Le courage des hommes a été largement sollicité, comme rarement dans l’histoire de cette compétition, avec une moyenne qui donne le vertige, confirme Claude Bourriquis, commissaire de course :

En kilométrage, c’était plus long, mais vis-à-vis de la classe du Tour, il fallait avoir des kilométrages conformes au cahier des charges

Claude Bourriquis, commissaire de course 

Claude Bourriquis, commissaire de course ©Rudy Rilcy et Ludovic Gaydu - Guadeloupe La 1ère

Les engagés dans cette course se révèlent être des durs à cuire, qui ont prouvé leur immense capacité de résistance mais qui, quelques fois, ont dû s’avouer vaincus.
Cela a été le cas lors de l’étape dont la ligne d’arrivée était positionnée à la section Village de Bouillante, décrite comme la plus dure, par ce coureur amateur :

La question ne se pose pas : le Tour était vraiment dur.
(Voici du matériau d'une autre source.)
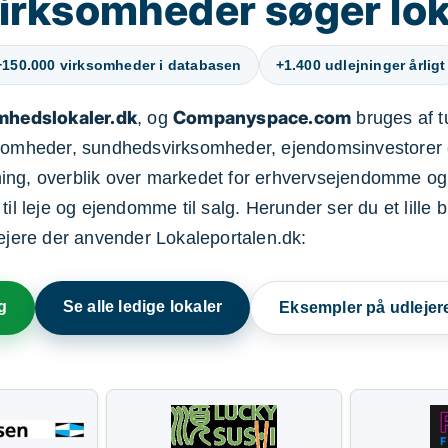
irksomheder søger lok
+150.000 virksomheder i databasen
+1.400 udlejninger årligt
mhedslokaler.dk
Companyspace.com
, og
bruges af t
ksomheder, sundhedsvirksomheder, ejendomsinvestorer 
ning, overblik over markedet for erhvervsejendomme og
il leje og ejendomme til salg. Herunder ser du et lille b
lejere der anvender Lokaleportalen.dk:
g
Se alle ledige lokaler
Eksempler på udlejer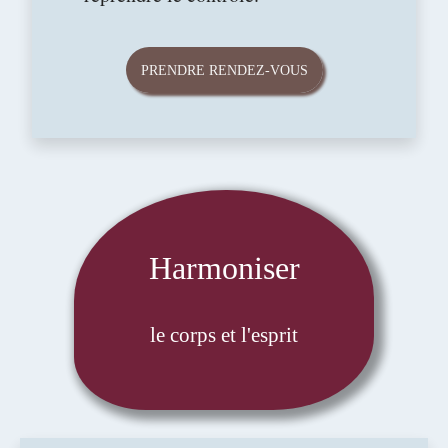
PRENDRE RENDEZ-VOUS
Harmoniser
le corps et l'esprit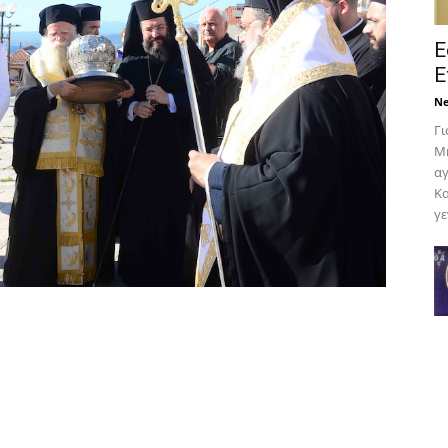
Ε
Ε
N
Γι
Μη
αγ
Κα
γε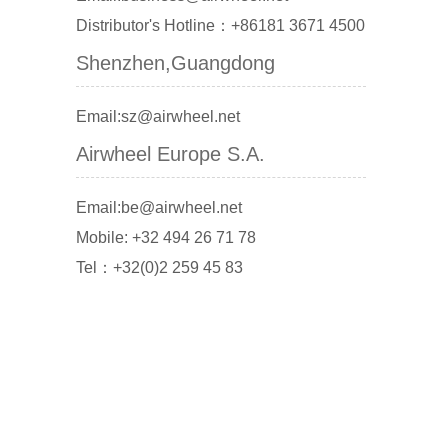
Distributor's Hotline：+86181 3671 4500
Shenzhen,Guangdong
Email:sz@airwheel.net
Airwheel Europe S.A.
Email:be@airwheel.net
Mobile: +32 494 26 71 78
Tel：+32(0)2 259 45 83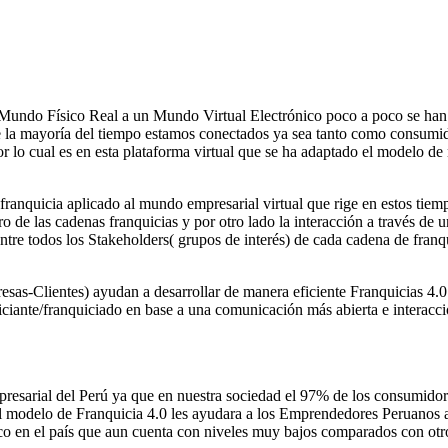
Mundo Físico Real a un Mundo Virtual Electrónico poco a poco se han
r que la mayoría del tiempo estamos conectados ya sea tanto como consu
Por lo cual es en esta plataforma virtual que se ha adaptado el modelo d
ranquicia aplicado al mundo empresarial virtual que rige en estos tiempo
ro de las cadenas franquicias y por otro lado la interacción a través de
entre todos los Stakeholders( grupos de interés) de cada cadena de fran
as-Clientes) ayudan a desarrollar de manera eficiente Franquicias 4.0 y
uiciante/franquiciado en base a una comunicación más abierta e interac
mpresarial del Perú ya que en nuestra sociedad el 97% de los consumidor
 al modelo de Franquicia 4.0 les ayudara a los Emprendedores Peruanos a
o en el país que aun cuenta con niveles muy bajos comparados con otros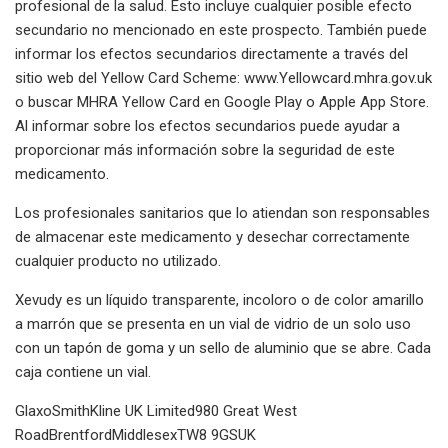
profesional de la salud. Esto incluye cualquier posible efecto
secundario no mencionado en este prospecto. También puede
informar los efectos secundarios directamente a través del
sitio web del Yellow Card Scheme: www.Yellowcard.mhra.gov.uk
o buscar MHRA Yellow Card en Google Play o Apple App Store.
Al informar sobre los efectos secundarios puede ayudar a
proporcionar más información sobre la seguridad de este
medicamento.
Los profesionales sanitarios que lo atiendan son responsables
de almacenar este medicamento y desechar correctamente
cualquier producto no utilizado.
Xevudy es un líquido transparente, incoloro o de color amarillo
a marrón que se presenta en un vial de vidrio de un solo uso
con un tapón de goma y un sello de aluminio que se abre. Cada
caja contiene un vial.
GlaxoSmithKline UK Limited980 Great West
RoadBrentfordMiddlesexTW8 9GSUK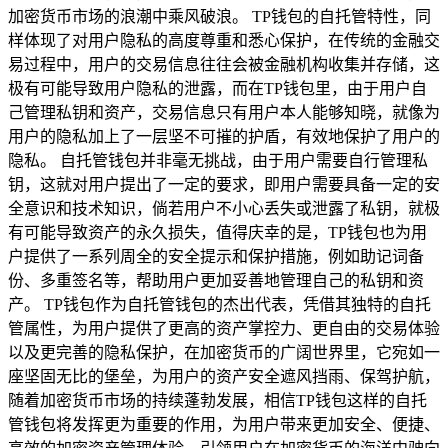
加密货币市场的浪潮中乘风破浪。 TP钱包的自托管特性，同
样体现了对用户隐私的高度尊重和悉心保护，在传统的金融交
易过程中，用户的交易信息往往会被金融机构收集并存储，这
极有可能导致用户隐私的泄露，而在TP钱包里，由于用户自
己管理私钥和资产，交易信息只有用户本人能够知晓，就像为
用户的隐私加上了一层坚不可摧的护盾，有效地保护了用户的
隐私。 自托管钱包并非毫无挑战，由于用户需要自行管理私
钥，这就对用户提出了一定的要求，即用户需要具备一定的安
全意识和技术知识，倘若用户不小心丢失或泄露了私钥，就极
有可能导致资产的永久损失，值得庆幸的是，TP钱包也为用
户提供了一系列周全的安全提示和保护措施，例如助记词备
份、多重签名等，帮助用户更加妥善地管理自己的私钥和资
产。 TP钱包作为自托管钱包的杰出代表，凭借其独特的自托
管属性，为用户提供了更高的资产掌控力、更自由的交易体验
以及更完善的隐私保护，在加密货币的广阔世界里，它宛如一
座坚固无比的堡垒，为用户的资产安全遮风挡雨、保驾护航，
随着加密货币市场的持续蓬勃发展，相信TP钱包这样的自托
管钱包将发挥更为重要的作用，为用户带来更加安全、便捷、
Comme dit Molia : « Té ni dombrés tou boneman ! ». Ca a fait mal, surtout Village, qui est très très difficile à monter

Coureur amateur
Cycliste amateur ©Rudy Rilcy et Ludovic Gaydu - Guadeloupe La 1ère

Les coureurs, pourtant, ont relevé le défi. Des hommes dont on a pu voir les visages défaits, les regards hagards et qui, après avoir franchi la ligne d’arrivée, avaient du mal à tenir debout.

C’était vraiment difficile cette année, parce que les gars ont souffert. La course était pour les plus forts. Ce n’est pas que les nôtres Antillais n’étaient pas bons, mais l’épreuve était de très haut niveau. Mais on fait avec !

Supporteur

Supporters ©Rudy Rilcy et Ludovic Gaydu - Guadeloupe La 1ère

Ces hommes-là sont faits d’un autre bois que nous, qui les regardons, admiratifs, car il leur faut lutter continuellement contre la volonté de dire « stop ».
Et quand l’échec ou l’abandon se décide, cela réveille des émotions, jusque chez les supportrices.

Supportrices ©Rudy Rilcy et Ludovic Gaydu - Guadeloupe La 1ère

Fréderic Théobald ne s’y est pas trompé. Pour cet adepte des grandes épopées héroïques, oui, cette édition était vraiment très dure, la plus dure de tous les temps. Un tour à son meilleur niveau, estime le président du Comité régional cycliste des îles de Guadeloupe.